But in an era of dragnet surveillance and meta-data analysis [1] they're not
very useful.

Unless you're calling varying phones, at varying places, from varying places,
at varying times, all with no discernible pattern or schedule -- it would be
easy enough for them to identify a network of burners and determine which ones
belong to which individuals on the network based on that meta-data. And if
anyone in the network carried or used a 'real' phone alongside the burner, it
would only get easier.

And you can Google search on the news wires to see how well people do at this
game, even when they _know_ their lives are literally on the line and thus
devote a significant portion of their effort toward it.

[1] Done well-enough to be confident-enough to lob hellfire missiles at SIM
cards in not-quite-friendly countries...

------
grifpete
What about the 'second operating system?' The baseband software?
[http://www.osnews.com/story/27416/The_second_operating_syste...](http://www.osnews.com/story/27416/The_second_operating_system_hiding_in_every_mobile_phone)

------
csmatt
Does it protect against this
[http://abcnews.go.com/blogs/headlines/2006/12/can_you_hear_m...](http://abcnews.go.com/blogs/headlines/2006/12/can_you_hear_me/)
?

------
ptaffs
It seems like just avoiding mainstream popular services is enough to regain a
lot of privacy, if the agencies look no further than Verizon, Google, Twitter,
Facebook.
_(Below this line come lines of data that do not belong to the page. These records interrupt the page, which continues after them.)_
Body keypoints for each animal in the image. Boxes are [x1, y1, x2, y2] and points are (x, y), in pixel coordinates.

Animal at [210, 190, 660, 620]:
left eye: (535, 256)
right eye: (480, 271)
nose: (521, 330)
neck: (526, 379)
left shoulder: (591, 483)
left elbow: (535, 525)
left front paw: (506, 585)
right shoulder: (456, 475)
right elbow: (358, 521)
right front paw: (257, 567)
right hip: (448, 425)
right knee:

They know exactly what my parents activities are.

------
badman_ting
"Select 3rd party apps". Now there's a crazy idea -- what if the maker of the
device vetted the apps that run on the device?

Crazy idea. It just might work.

------
Ihmahr
WHY use a vpn when you can already use Tor on android?

------
rickisen
So is this PrivatOS open source, or irrelevant?

------
Navarr
Hardware android buttons? What is this, 2010?

------
sigsergv
Nope, it's still there.

------
rimantas
That "unique combination" does not assure me but reminds of the curse "may you
live in interesting times".

------
01Michael10
Gee, you think being on Blackphone's mailing list I would like maybe get an
email that it's available.

Edit: Ha! I just received the email...